Collected data:
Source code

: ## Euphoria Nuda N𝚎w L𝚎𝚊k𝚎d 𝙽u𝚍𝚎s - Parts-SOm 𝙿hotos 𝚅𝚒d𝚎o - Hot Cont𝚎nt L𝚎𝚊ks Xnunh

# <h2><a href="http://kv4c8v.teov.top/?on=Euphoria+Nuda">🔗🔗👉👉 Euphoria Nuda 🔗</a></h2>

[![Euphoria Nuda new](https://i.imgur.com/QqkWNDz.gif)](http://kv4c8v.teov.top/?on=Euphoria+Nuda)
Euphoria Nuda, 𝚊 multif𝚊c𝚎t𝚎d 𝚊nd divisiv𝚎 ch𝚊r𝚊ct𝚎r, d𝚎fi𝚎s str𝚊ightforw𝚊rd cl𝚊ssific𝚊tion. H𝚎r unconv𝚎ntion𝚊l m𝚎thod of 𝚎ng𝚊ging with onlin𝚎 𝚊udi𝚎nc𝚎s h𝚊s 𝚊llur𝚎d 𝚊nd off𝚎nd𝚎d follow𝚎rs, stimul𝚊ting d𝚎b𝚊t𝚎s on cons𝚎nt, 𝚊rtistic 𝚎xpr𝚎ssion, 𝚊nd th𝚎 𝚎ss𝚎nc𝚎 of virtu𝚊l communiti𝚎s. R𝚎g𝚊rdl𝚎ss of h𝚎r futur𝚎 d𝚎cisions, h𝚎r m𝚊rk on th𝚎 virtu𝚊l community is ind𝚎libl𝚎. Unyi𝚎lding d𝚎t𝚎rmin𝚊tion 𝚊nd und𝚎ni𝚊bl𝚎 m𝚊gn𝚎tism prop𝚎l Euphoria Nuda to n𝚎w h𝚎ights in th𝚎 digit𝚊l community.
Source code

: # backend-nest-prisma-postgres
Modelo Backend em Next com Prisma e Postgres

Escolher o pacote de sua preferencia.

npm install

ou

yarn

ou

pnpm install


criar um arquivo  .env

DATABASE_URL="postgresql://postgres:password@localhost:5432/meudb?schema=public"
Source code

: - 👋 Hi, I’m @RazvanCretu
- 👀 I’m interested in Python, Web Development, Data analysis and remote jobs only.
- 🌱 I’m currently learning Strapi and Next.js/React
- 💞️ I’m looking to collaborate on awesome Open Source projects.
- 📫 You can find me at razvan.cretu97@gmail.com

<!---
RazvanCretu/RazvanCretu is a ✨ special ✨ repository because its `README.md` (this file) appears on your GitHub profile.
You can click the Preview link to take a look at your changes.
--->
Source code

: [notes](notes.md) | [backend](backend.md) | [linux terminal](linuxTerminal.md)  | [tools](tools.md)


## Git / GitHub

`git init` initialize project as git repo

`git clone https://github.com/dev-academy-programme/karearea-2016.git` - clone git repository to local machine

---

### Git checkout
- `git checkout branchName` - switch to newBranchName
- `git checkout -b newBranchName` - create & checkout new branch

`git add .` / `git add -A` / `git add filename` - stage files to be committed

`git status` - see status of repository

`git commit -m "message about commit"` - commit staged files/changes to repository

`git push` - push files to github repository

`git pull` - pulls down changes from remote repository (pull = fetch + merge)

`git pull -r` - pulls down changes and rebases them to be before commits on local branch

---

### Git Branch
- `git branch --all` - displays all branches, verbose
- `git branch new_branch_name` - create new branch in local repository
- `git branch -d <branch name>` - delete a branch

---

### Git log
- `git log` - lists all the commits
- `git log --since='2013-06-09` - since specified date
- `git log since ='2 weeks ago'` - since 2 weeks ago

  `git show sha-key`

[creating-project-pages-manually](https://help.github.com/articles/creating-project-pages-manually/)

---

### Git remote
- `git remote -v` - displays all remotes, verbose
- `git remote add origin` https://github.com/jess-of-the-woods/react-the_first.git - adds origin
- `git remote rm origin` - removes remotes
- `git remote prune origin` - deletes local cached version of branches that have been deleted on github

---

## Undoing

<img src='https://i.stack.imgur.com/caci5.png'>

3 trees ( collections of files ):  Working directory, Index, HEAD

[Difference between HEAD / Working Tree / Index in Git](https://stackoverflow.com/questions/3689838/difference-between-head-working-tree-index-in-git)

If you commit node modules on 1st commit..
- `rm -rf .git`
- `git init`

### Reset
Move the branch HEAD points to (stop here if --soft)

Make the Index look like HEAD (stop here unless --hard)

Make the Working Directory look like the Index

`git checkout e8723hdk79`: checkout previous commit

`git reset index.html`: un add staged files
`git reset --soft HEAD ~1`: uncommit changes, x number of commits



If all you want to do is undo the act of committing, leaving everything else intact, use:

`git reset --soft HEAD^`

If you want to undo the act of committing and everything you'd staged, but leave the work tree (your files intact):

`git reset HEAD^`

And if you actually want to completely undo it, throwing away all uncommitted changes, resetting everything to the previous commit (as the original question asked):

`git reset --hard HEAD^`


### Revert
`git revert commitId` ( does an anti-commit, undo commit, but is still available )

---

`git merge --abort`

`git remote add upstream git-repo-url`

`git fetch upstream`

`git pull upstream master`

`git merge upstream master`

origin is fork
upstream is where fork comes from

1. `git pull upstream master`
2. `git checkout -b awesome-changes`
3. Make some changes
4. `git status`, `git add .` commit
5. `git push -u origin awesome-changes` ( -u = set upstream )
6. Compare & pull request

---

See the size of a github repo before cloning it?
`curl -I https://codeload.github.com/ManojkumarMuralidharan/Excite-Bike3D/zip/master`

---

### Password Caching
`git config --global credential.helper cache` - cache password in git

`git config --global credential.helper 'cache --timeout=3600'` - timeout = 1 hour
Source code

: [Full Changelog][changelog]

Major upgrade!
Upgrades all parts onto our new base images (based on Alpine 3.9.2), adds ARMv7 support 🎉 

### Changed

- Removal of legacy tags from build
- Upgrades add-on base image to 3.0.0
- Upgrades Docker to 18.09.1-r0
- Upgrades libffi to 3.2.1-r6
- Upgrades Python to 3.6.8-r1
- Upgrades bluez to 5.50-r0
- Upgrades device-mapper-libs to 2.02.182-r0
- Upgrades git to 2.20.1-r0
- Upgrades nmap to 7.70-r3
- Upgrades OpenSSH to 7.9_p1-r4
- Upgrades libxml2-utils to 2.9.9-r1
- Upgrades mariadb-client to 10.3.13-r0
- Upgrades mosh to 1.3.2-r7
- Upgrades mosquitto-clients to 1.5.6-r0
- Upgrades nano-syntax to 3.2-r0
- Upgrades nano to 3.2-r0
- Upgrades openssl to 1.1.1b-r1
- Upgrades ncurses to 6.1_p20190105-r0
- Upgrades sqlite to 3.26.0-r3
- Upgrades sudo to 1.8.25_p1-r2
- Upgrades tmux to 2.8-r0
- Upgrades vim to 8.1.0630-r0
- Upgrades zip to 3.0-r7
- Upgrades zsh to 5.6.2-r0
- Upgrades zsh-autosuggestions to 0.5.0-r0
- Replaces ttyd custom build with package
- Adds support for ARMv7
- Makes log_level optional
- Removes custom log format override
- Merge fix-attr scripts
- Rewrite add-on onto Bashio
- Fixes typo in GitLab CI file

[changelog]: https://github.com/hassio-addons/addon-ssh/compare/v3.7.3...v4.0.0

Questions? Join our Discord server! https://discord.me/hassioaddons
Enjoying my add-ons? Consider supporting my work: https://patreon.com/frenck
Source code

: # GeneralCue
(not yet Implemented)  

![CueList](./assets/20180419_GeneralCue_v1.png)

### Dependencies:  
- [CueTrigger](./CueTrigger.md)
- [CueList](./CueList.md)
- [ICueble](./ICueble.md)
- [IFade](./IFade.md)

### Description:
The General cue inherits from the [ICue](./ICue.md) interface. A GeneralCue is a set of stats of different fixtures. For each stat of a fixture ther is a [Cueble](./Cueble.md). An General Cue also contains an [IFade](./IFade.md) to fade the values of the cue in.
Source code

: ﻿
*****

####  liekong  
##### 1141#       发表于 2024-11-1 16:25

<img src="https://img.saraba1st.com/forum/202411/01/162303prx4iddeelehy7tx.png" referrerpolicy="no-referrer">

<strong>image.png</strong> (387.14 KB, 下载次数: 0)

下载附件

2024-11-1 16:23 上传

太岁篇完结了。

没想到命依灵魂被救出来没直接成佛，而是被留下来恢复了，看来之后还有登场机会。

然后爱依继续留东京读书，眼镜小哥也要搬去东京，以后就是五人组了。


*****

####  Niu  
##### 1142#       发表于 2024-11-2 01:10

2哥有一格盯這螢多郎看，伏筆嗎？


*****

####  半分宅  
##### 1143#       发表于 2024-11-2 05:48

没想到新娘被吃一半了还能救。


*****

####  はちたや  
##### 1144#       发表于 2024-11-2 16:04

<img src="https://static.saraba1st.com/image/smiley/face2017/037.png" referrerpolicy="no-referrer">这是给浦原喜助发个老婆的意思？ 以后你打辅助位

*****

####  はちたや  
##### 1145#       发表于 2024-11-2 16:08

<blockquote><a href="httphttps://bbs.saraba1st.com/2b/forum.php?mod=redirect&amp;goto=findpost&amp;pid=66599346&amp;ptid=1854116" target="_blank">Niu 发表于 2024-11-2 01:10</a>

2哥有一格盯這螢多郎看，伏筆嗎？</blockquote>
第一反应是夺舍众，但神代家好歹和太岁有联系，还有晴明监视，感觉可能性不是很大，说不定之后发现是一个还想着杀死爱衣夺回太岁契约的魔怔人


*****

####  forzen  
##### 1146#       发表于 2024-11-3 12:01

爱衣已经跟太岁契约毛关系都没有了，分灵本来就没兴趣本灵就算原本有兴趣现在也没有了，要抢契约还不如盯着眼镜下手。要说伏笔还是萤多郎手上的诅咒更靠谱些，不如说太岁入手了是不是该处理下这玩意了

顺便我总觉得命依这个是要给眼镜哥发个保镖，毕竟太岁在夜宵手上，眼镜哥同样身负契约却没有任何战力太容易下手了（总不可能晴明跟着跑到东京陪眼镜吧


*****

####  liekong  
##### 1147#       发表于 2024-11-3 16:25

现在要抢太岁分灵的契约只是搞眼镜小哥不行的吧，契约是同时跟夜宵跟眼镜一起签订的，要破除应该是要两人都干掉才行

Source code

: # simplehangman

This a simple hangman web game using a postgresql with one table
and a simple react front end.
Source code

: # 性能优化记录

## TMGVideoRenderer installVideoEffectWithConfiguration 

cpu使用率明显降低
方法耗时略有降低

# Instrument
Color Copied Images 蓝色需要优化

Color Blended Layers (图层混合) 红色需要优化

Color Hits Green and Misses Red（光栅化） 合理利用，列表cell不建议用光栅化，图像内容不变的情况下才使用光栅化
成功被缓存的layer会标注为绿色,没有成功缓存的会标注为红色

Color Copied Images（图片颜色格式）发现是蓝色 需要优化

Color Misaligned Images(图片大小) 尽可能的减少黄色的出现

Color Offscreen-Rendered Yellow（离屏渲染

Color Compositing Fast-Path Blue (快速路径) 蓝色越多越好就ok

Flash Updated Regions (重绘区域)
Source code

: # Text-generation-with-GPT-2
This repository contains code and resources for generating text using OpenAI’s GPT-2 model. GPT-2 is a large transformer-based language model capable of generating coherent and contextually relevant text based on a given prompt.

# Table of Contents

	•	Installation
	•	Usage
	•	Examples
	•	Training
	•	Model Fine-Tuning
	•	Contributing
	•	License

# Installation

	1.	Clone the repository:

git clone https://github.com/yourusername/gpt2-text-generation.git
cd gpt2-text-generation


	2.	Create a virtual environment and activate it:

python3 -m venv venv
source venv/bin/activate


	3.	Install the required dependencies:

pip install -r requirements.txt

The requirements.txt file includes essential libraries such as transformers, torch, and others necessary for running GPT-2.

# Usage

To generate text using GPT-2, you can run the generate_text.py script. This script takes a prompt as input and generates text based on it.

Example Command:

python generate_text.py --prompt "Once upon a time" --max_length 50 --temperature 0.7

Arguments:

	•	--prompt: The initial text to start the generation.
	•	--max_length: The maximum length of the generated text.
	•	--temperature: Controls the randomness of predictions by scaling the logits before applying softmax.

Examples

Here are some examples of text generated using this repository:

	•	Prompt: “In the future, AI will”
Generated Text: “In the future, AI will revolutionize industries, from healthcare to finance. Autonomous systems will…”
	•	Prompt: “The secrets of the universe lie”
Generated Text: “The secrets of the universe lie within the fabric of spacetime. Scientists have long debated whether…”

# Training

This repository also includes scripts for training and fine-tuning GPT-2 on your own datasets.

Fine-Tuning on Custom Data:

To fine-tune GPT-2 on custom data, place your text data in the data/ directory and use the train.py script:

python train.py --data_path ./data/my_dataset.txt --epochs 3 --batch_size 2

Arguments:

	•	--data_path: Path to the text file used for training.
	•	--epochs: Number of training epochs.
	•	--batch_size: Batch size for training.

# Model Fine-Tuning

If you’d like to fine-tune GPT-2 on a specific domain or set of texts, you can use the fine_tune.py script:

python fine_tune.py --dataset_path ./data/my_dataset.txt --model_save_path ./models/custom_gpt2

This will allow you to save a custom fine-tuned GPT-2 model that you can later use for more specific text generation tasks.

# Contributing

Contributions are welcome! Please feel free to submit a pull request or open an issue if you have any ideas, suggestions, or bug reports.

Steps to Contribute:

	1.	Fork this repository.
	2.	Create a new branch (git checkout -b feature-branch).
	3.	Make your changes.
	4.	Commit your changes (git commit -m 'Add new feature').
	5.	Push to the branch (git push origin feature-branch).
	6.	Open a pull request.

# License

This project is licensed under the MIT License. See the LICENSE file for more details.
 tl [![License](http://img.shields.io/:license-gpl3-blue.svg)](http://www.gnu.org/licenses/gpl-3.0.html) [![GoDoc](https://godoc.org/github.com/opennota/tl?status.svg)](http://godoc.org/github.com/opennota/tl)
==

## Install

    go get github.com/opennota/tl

PROBLEM TO SOLVE: Lines from the one containing "To fine-tune GPT-2 on custom" through the end of the entries above must be copied exactly; include both ends and no other lines.

SOLVED PROBLEM:
To fine-tune GPT-2 on custom data, place your text data in the data/ directory and use the train.py script:

python train.py --data_path ./data/my_dataset.txt --epochs 3 --batch_size 2

Arguments:

	•	--data_path: Path to the text file used for training.
	•	--epochs: Number of training epochs.
	•	--batch_size: Batch size for training.

# Model Fine-Tuning

If you’d like to fine-tune GPT-2 on a specific domain or set of texts, you can use the fine_tune.py script:

python fine_tune.py --dataset_path ./data/my_dataset.txt --model_save_path ./models/custom_gpt2

This will allow you to save a custom fine-tuned GPT-2 model that you can later use for more specific text generation tasks.

# Contributing

Contributions are welcome! Please feel free to submit a pull request or open an issue if you have any ideas, suggestions, or bug reports.

Steps to Contribute:

	1.	Fork this repository.
	2.	Create a new branch (git checkout -b feature-branch).
	3.	Make your changes.
	4.	Commit your changes (git commit -m 'Add new feature').
	5.	Push to the branch (git push origin feature-branch).
	6.	Open a pull request.

# License

This project is licensed under the MIT License. See the LICENSE file for more details.
 tl [![License](http://img.shields.io/:license-gpl3-blue.svg)](http://www.gnu.org/licenses/gpl-3.0.html) [![GoDoc](https://godoc.org/github.com/opennota/tl?status.svg)](http://godoc.org/github.com/opennota/tl)
==

## Install

    go get github.com/opennota/tl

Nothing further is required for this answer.